Considering how Lewis Hamilton has suffered more than George Russell in recent races, Montoya was asked how he thinks Mercedes team boss Toto Wolff should manage his two drivers.

“I think there’s no drama. Lewis is in a different position in his career than George and that makes a big, big difference.

“The focus, at the team, at the moment, they’re not racing each other at all. They’re just trying to figure out the car. And I bet you they’re trying different setups and different things.

“If they struggle on a weekend and it’s terrible, they’ll be like, ‘okay, we move on to the next one’.

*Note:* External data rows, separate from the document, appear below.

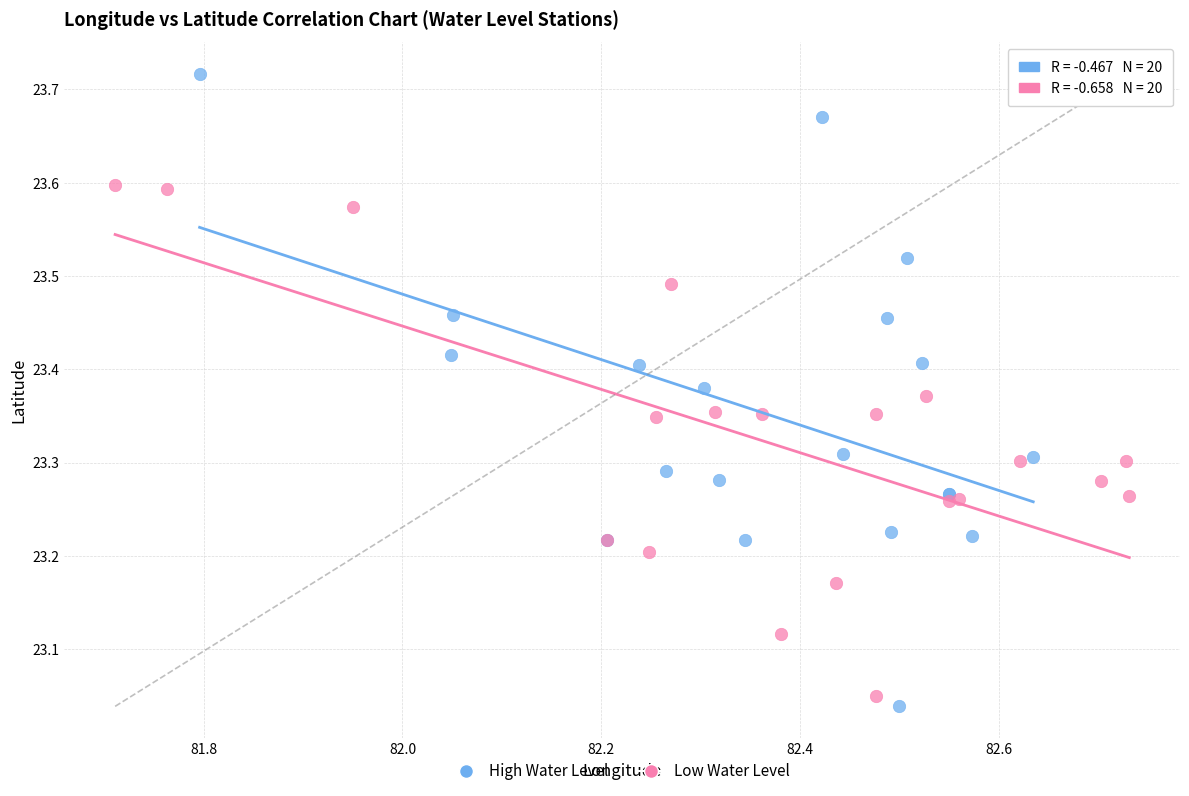

What are all the series names shown in the legend?

High Water Level, Low Water Level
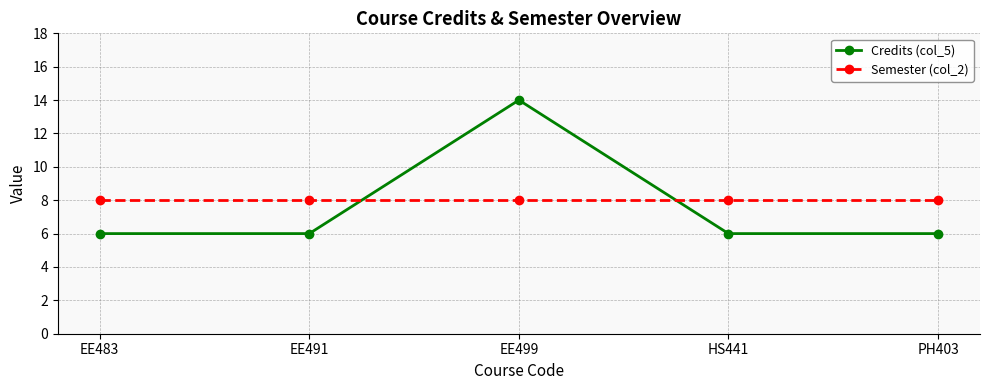

Count the Credits (col_5) values in the range 6 to 7.

4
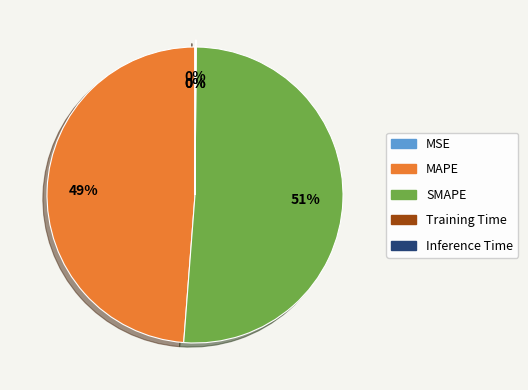

Which slice is the largest?

SMAPE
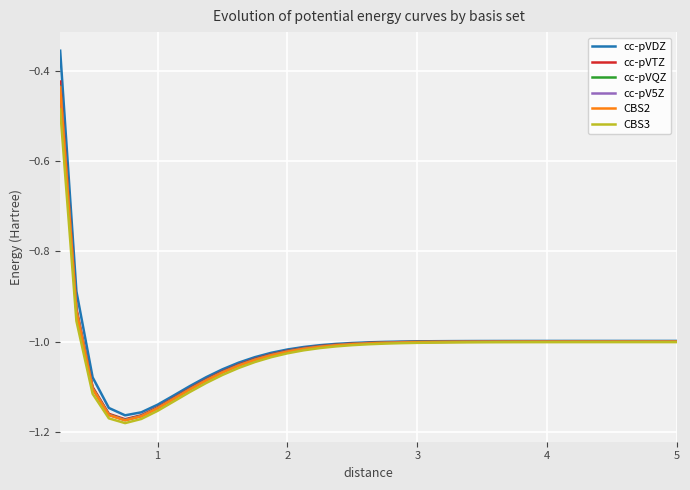

Which series has the largest range (max minus min)?

cc-pVDZ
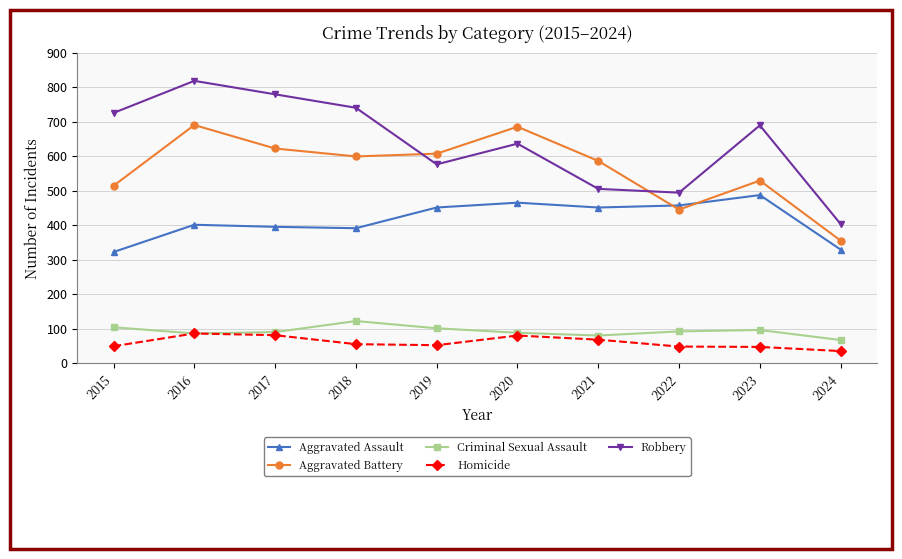

List the series in order of their peak value, lowest first.

Homicide, Criminal Sexual Assault, Aggravated Assault, Aggravated Battery, Robbery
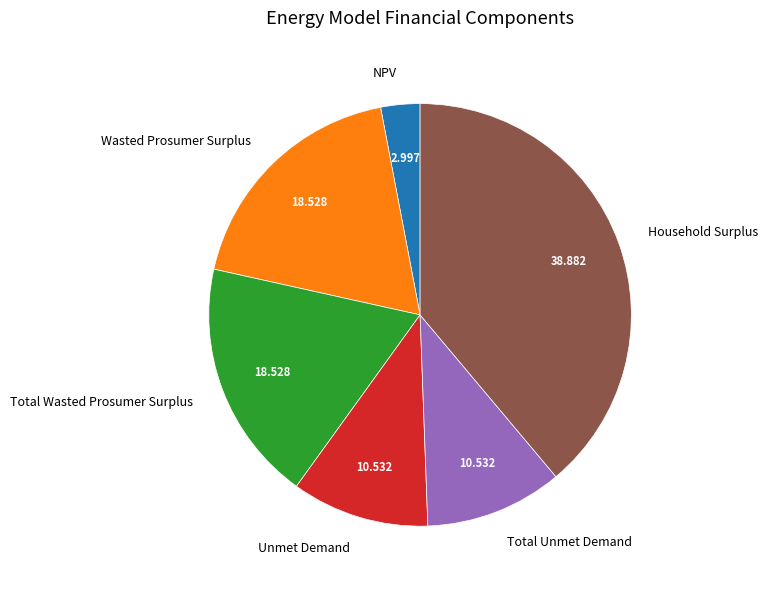

Which has a higher value, Wasted Prosumer Surplus or Household Surplus?

Household Surplus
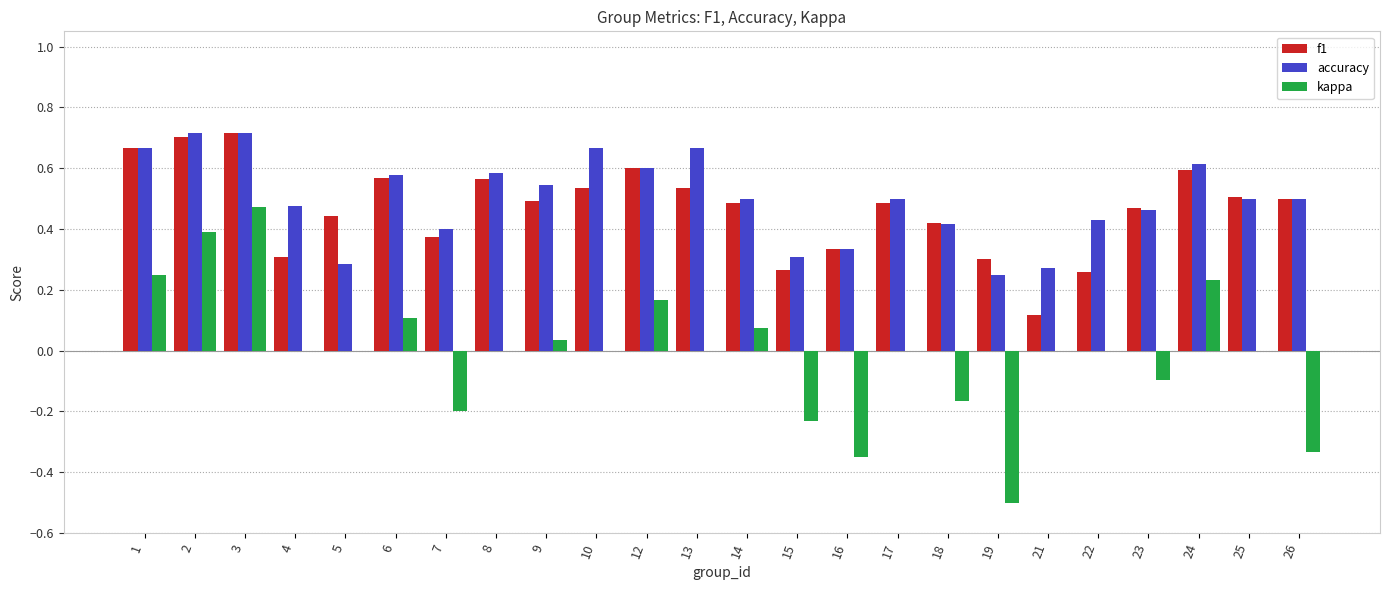

Which series changed the most between 23 and 26?

kappa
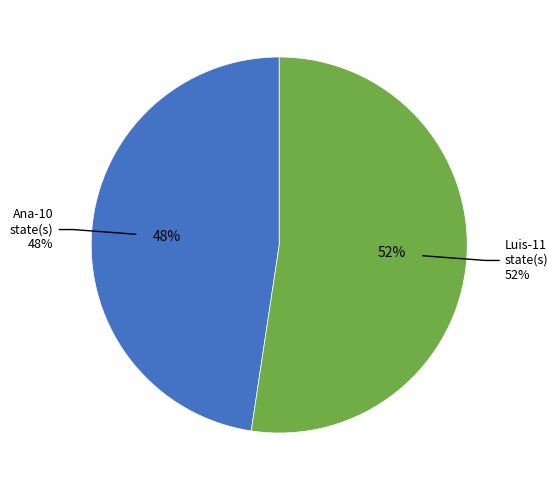

Which category has the biggest portion of the pie?

Luis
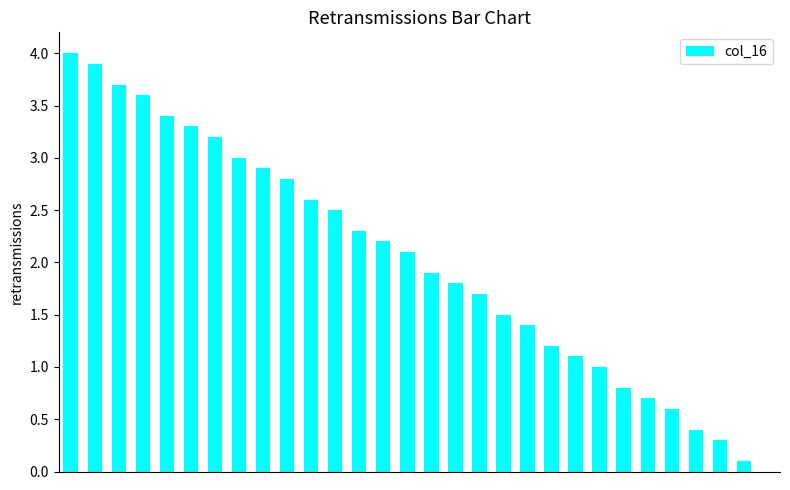

What is the maximum value shown in the chart?

4.0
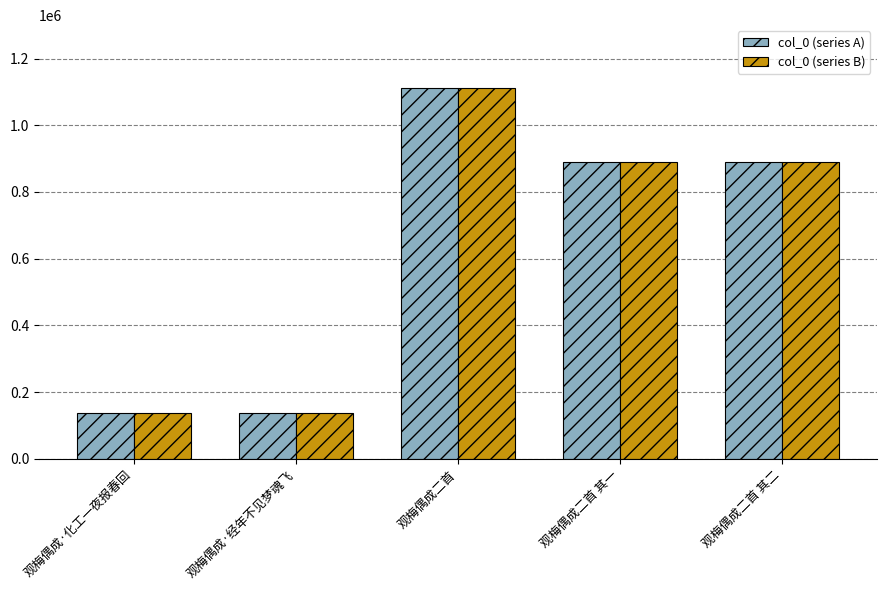

Where does the col_0 (series A) series first go above 889030?

观梅偶成二首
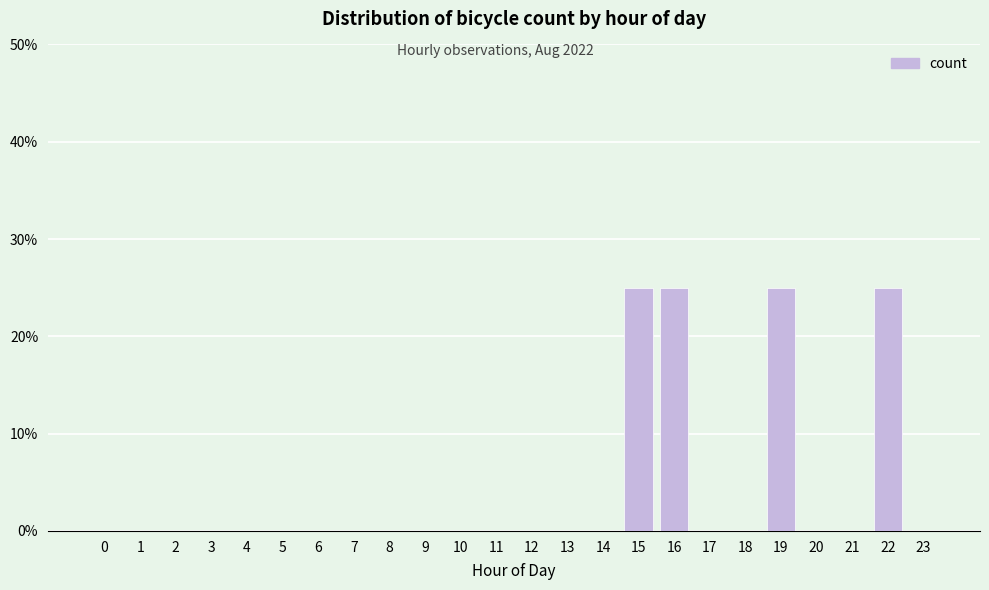

What is the greatest value displayed?

25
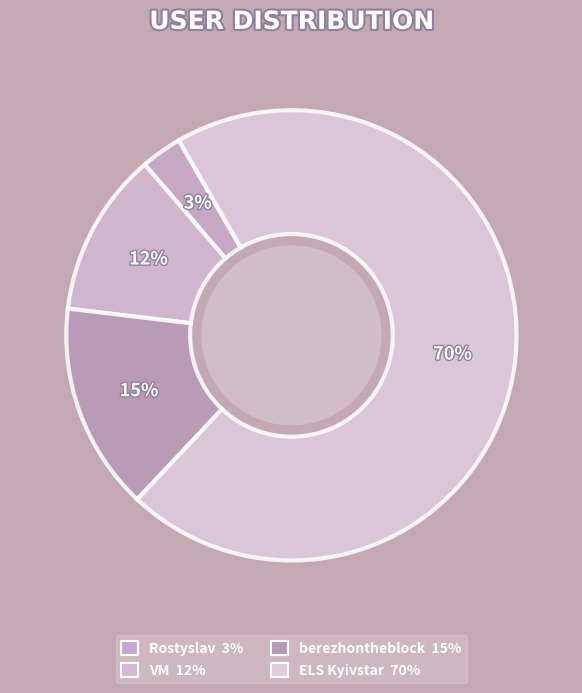

How many slices are in this pie chart?

4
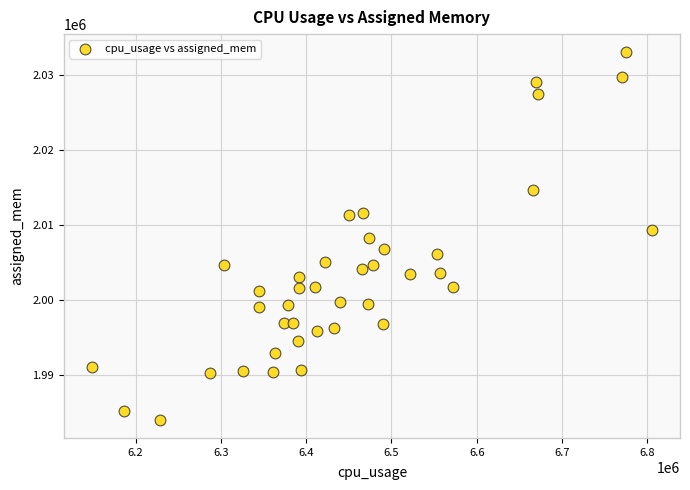

What is the range of Y values (max minus min)?

48903.6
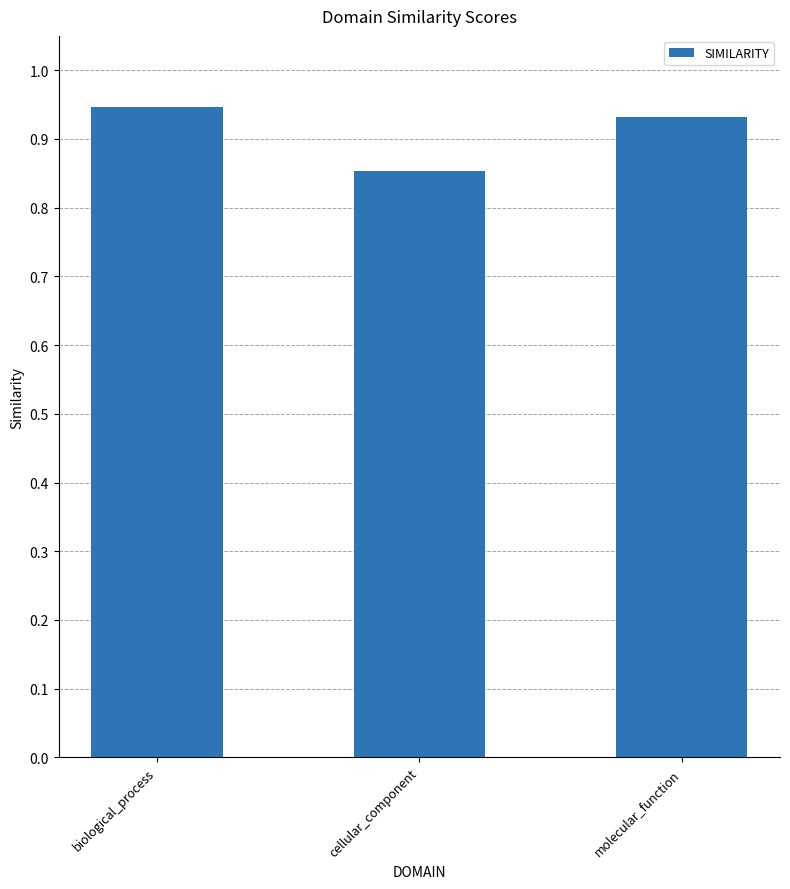

Are the bars grouped side by side (vs. stacked)?

No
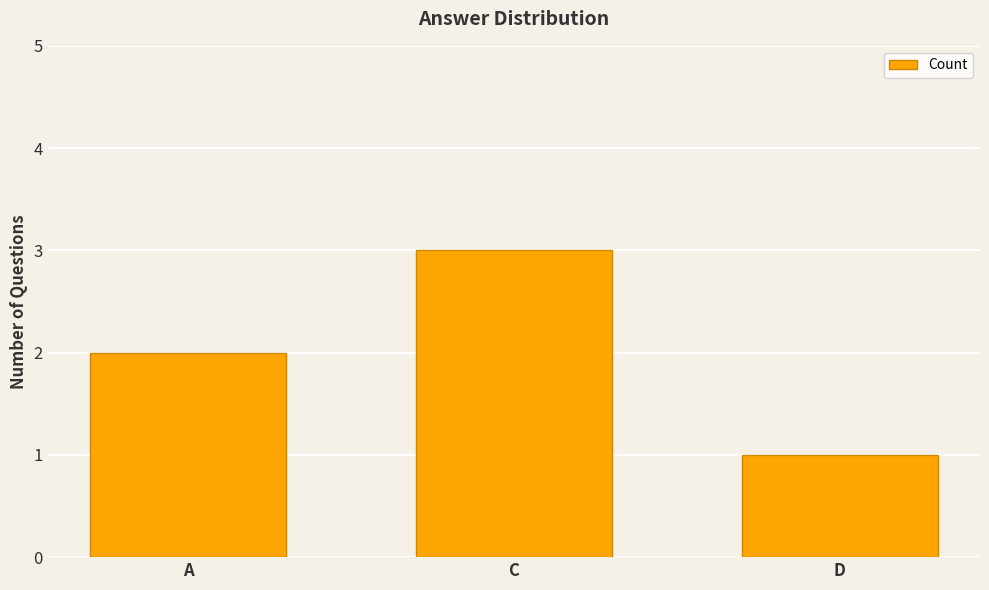

Reading left to right, list all the values displayed in this chart.

2	3	1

“A team like Mercedes that are used to winning races, if they finish fifth or ninth in a race, or ninth and 12th. Who cares? In the big picture, who cares?



“What really matters is understanding what’s missing and figure it out and if they can understand what they need to do, it’ll make a big difference.”

In the end, Montoya gave his thoughts on what Mercedes’ gameplan should be for this weekend’s Miami Grand Prix.

“Same thing, you know, figure out things. George was pretty quick in Saudi. There’s potential. That’s the same reason why I think a Mercedes in Monaco could be really strong”

“Here they’re talking about the straights are really long, low downforce. And if you’re low downforce, they might be smaller as well.

“If you’re not pulling enough downforce, it might allow them to run the car a little lower,” he concluded.